Ed attended Hill School and St. Paul's School before coming to Yale. At St. Paul's, Ed was the Captain of the wrestling and tennis teams and President of his class. He was an outstanding scholar during his undergraduate years at Yale. He was elected to the Board of the Literary Magazine, a Ranking Scholar and graduated magna cum laude. Ed studied at the Sorbonne in Paris during his junior abroad. He had expressed the intention of becoming a professional writer after doing graduate work in world literature at the University of Copenhagen where he was intending to enroll. Ed never married. He as a member of Silliman College and a native of Baltimore, Maryland.

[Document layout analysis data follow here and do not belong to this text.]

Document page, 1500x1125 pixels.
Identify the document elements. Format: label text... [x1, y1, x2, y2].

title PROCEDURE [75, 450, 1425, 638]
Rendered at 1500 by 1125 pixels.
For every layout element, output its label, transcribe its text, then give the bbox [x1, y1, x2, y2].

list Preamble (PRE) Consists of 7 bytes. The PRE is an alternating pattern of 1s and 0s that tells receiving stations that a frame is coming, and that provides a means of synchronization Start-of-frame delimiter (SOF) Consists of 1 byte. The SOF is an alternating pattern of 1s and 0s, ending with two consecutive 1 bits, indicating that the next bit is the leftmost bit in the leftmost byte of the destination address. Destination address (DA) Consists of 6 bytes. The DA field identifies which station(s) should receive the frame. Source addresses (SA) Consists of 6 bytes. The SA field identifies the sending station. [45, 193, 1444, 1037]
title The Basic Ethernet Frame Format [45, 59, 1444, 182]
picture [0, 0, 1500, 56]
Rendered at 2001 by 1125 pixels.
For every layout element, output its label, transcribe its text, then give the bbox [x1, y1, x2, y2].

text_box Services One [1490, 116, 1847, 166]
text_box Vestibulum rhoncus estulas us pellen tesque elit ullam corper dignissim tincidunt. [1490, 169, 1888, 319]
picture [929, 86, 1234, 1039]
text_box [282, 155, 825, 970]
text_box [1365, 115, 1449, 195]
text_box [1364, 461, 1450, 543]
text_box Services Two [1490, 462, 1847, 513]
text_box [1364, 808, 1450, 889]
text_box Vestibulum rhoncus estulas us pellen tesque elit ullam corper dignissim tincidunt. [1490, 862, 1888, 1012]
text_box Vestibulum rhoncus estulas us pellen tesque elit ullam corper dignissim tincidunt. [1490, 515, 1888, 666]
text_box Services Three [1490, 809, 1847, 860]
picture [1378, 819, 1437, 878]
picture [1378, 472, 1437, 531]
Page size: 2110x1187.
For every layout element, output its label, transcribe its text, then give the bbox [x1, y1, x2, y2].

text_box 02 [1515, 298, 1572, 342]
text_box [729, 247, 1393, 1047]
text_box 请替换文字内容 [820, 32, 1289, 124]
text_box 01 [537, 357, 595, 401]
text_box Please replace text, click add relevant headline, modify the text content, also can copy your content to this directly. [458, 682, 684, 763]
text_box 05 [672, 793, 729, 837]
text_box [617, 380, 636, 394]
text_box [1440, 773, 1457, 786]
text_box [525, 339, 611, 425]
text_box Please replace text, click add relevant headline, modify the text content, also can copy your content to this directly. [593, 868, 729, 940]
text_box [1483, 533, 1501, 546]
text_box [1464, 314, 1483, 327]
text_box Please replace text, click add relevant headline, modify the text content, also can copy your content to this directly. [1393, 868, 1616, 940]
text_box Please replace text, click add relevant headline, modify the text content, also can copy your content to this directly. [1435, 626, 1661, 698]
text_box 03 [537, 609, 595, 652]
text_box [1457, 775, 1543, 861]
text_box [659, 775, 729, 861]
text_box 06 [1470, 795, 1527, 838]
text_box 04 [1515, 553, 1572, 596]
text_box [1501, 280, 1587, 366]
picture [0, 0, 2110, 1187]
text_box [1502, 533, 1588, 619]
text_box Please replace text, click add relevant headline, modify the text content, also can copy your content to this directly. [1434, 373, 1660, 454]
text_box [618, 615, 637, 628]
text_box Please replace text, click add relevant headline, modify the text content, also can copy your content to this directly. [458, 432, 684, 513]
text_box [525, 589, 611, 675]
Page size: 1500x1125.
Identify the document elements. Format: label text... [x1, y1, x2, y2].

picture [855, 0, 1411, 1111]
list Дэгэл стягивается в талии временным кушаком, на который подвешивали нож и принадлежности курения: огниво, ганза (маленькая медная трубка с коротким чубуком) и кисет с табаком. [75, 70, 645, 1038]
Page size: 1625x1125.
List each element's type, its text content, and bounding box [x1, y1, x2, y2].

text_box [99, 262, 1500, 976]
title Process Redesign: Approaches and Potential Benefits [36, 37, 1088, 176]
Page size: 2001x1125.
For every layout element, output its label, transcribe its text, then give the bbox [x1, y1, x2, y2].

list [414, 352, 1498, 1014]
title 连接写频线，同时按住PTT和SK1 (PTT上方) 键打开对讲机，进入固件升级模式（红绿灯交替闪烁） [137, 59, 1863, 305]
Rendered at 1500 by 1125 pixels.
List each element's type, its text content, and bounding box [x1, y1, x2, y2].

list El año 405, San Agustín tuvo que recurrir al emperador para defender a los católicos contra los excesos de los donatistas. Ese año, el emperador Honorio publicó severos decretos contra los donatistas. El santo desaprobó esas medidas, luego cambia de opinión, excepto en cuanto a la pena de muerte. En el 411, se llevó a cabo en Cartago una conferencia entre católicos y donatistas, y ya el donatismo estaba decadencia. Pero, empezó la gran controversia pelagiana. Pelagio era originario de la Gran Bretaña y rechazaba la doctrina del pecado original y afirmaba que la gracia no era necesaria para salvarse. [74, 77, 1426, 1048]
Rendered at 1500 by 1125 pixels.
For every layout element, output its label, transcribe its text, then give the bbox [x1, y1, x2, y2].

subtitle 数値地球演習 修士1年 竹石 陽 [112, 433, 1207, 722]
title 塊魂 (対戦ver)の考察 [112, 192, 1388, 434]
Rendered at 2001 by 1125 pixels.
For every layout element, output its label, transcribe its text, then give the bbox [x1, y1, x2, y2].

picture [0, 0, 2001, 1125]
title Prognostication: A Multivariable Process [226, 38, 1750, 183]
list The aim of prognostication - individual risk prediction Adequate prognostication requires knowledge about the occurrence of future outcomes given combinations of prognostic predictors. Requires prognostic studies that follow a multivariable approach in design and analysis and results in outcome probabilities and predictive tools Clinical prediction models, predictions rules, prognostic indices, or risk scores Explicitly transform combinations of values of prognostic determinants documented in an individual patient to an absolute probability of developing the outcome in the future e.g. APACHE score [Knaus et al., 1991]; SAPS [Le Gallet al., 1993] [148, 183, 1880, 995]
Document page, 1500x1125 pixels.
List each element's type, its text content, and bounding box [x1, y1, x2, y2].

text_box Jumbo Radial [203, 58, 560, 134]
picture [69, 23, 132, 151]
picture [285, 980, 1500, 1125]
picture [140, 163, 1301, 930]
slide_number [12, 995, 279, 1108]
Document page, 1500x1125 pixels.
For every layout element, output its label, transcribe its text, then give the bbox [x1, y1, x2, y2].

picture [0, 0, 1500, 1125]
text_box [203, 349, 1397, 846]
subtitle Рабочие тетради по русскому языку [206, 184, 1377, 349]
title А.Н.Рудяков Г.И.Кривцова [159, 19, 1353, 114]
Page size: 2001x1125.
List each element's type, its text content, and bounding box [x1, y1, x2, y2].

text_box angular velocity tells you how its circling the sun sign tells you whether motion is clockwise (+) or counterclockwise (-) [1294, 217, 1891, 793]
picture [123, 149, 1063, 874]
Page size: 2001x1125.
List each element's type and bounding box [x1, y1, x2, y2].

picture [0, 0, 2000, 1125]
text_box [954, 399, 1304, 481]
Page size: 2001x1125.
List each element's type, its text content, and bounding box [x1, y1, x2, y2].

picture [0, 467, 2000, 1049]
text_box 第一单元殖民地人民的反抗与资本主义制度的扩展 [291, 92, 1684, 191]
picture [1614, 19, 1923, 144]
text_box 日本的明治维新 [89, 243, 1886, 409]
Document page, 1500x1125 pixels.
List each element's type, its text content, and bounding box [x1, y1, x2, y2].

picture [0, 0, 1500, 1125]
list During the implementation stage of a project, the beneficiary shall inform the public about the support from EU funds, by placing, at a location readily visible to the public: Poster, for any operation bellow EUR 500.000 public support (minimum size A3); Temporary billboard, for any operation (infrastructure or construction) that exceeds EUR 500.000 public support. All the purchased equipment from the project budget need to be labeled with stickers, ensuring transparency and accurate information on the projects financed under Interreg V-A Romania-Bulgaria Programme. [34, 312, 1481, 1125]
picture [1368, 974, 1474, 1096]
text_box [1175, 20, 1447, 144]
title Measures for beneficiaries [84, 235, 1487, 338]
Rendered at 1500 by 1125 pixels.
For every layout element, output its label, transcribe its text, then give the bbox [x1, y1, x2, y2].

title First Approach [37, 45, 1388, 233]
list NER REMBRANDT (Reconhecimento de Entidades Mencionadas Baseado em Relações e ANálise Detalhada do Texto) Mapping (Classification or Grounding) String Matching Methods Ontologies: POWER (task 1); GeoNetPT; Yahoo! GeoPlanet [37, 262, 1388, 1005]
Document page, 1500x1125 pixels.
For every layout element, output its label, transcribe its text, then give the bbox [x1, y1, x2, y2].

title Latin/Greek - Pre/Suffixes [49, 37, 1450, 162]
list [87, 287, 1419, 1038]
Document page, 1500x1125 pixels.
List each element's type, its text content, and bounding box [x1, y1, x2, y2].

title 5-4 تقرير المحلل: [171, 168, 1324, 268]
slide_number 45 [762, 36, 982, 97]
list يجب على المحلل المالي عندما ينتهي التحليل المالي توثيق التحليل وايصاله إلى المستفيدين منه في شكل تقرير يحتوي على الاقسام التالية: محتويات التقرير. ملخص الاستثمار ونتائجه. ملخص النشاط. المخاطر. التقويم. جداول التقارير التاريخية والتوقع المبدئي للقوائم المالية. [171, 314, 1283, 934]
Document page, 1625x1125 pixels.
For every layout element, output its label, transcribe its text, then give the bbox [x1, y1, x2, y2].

Classmate Toby Berger recalls Ed arriving at Yale laden with notebooks full of poems he had penned. He organized a poetry reading in Sterling and authored an avante guarde play which was performed in Silliman. Ed frequently disappeared to Greenwich Village where he befriended a young Bob Dylan. Lines of Ed's poetry influenced some of Dylan's songs. An example was the 4th line in the 4th stanza of the singer's famous "A Hard Rain's-A-Gonna Fall," saying "I met a white man who walked a black dog." Indeed, Dylan explicitly mentioned Ed Freeman in a long poem on the back cover of one of his early albums. Meeting backstage with Toby at a concert in Cambridge in the late 1960's, Dylan remembered Ed fondly.
"Ed lived so intensely and fully as if somehow he almost knew his end would be premature," Toby concluded.